GIVEN INSTRUCTION 1:
Decide whether each statement, (a) through (c), agrees with the text on compromise and the Declaration below. Answer yes or no for each and quote the words from the text that settle it. (a) Schaub accepts Allen's praise and small correction with gratitude. (b) Schaub claims Allen wants a non-religious foundation to be the only foundation for rights. (c) The text holds that every compromise is worthy.

--- begin SOURCE DOCUMENT ---

Plenty of people probably voted for the Constitution because they thought it created a “republic,” but plenty of others probably did because they thought it forged a “representative democracy.” Once again, a close look at the founding shows us the formation of an overlapping consensus. Whatever we may call governments that derive their power from the people, they can function only with compromise. The right kinds of compromise make it possible for people to play the same game, even if for different reasons. Not all compromises are worthy, but there are many more good ones than we commonly believe these days.

To work one’s way fully into the argument of Our Declaration, one has to be ready to entertain the possibility that we ought to refresh our faded commitment to compromise, rather than spurning it as “temporizing with prejudice.” The idea that we ought to recover the art of compromise, and recognize it when we see it, is part of my “pep talk for a more demanding practice of self-government.”


Diana Schaub: Danielle Allen’s praise and small correction are gratefully accepted. As for my “misreadings” on the subjects of God, man, and government, I think actually that Allen’s restatement of her position confirms my initial characterizations (which were perhaps not stated clearly enough). Although I’m hopeful that we can agree about her assertions, I suspect the price of clarity might be to sharpen our larger disagreements.  

I think I did not misread her when I asserted that she is intent on finding “a solid non-religious foundation for rights.” I did not say, or mean to imply, that she wants such a foundation to be the only one or even the prevailing one (indeed, I don’t have any reason to think it is her own preferred foundation). I understood that she aimed at inclusiveness. My point was simply that the Declaration is not phrased in terms of two possibilities: the religious or the secular. As Allen says, she is seeking a “compromise arrangement” or “overlapping consensus.” However, her desired consensus is different from the one in the Declaration, as she acknowledges when she says that “in a sense, [Schaub] is right” that the reading offered in Our Declaration is “less than ‘faithful.’”

--- end SOURCE DOCUMENT ---
--- begin RECORDS PROVIDED ---

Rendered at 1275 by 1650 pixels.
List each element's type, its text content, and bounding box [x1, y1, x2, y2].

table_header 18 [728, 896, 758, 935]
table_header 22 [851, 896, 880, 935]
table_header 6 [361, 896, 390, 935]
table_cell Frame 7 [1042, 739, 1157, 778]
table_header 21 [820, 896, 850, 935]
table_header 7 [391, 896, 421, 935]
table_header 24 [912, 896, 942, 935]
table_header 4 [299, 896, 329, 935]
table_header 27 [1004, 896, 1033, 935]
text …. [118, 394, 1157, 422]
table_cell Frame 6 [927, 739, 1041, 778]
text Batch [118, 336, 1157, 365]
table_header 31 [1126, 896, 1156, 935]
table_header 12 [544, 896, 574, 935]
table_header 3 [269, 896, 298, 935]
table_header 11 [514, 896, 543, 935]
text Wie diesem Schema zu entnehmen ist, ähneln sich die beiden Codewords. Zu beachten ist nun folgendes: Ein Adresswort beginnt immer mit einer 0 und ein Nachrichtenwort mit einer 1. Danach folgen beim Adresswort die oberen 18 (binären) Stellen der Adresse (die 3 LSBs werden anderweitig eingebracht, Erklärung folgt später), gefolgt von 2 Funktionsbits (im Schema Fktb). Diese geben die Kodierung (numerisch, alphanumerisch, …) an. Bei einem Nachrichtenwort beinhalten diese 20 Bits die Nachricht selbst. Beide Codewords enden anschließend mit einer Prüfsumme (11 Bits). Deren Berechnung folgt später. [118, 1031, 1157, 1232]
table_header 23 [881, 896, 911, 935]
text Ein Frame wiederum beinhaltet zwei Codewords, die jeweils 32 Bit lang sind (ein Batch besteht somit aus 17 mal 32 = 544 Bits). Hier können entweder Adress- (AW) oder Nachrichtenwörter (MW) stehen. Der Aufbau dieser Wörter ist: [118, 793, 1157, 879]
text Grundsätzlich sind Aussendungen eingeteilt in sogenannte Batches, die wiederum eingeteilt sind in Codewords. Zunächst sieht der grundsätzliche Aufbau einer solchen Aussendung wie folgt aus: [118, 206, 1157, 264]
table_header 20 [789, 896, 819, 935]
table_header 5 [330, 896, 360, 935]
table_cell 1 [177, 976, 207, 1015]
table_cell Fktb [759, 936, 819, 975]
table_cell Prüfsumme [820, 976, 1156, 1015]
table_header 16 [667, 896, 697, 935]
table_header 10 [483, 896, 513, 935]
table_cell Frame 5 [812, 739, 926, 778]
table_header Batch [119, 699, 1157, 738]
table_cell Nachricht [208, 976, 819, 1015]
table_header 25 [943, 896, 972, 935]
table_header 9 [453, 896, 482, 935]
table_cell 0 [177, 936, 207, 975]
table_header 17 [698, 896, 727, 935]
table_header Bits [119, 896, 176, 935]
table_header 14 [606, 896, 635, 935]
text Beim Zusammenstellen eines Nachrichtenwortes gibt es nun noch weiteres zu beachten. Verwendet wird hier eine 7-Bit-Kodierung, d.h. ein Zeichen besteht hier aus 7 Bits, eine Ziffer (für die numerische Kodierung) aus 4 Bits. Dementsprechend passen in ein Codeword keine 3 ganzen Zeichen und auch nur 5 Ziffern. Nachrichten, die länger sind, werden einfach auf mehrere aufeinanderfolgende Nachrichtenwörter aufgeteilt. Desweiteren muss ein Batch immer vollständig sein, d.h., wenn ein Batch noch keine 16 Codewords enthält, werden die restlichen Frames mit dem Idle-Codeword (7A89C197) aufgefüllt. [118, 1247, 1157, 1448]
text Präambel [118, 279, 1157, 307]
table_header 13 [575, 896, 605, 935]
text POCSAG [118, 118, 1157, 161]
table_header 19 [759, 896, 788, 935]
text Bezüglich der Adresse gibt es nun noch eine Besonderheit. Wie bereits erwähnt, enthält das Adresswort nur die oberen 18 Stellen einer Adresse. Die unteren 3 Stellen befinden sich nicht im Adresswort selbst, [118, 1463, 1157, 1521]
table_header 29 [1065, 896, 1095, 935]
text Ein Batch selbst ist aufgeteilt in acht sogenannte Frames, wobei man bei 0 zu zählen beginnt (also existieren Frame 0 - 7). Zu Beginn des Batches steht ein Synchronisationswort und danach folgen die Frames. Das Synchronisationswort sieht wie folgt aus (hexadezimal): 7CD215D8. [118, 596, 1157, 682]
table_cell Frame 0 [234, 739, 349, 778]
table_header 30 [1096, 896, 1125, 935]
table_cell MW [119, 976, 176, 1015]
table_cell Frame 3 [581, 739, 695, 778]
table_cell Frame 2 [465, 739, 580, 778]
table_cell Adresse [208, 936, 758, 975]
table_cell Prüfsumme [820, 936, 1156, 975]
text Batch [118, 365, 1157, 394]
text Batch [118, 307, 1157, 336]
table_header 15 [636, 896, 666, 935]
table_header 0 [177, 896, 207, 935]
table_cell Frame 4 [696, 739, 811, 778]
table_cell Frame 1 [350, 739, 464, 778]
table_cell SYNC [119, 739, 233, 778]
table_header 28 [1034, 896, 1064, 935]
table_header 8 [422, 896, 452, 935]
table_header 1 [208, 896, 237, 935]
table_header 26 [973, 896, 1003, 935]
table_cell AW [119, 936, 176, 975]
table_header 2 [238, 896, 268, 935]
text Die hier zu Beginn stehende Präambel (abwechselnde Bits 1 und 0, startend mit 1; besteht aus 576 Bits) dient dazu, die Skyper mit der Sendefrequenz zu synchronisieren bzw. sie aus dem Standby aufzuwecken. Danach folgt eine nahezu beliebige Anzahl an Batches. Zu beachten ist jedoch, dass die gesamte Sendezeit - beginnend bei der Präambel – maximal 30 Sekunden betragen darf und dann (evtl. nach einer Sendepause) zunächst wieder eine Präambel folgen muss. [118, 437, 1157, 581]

--- end RECORDS PROVIDED ---

GIVEN INSTRUCTION 2:
Report how many lines of the entries above contain the word "also", treating uppercase and lowercase as different, and give only the number.

WORKED SOLUTION 1:
(a) Yes: "Danielle Allen’s praise and small correction are gratefully accepted."
(b) No: "I did not say, or mean to imply, that she wants such a foundation to be the only one or even the prevailing one"
(c) No: "Not all compromises are worthy"

WORKED SOLUTION 2:
1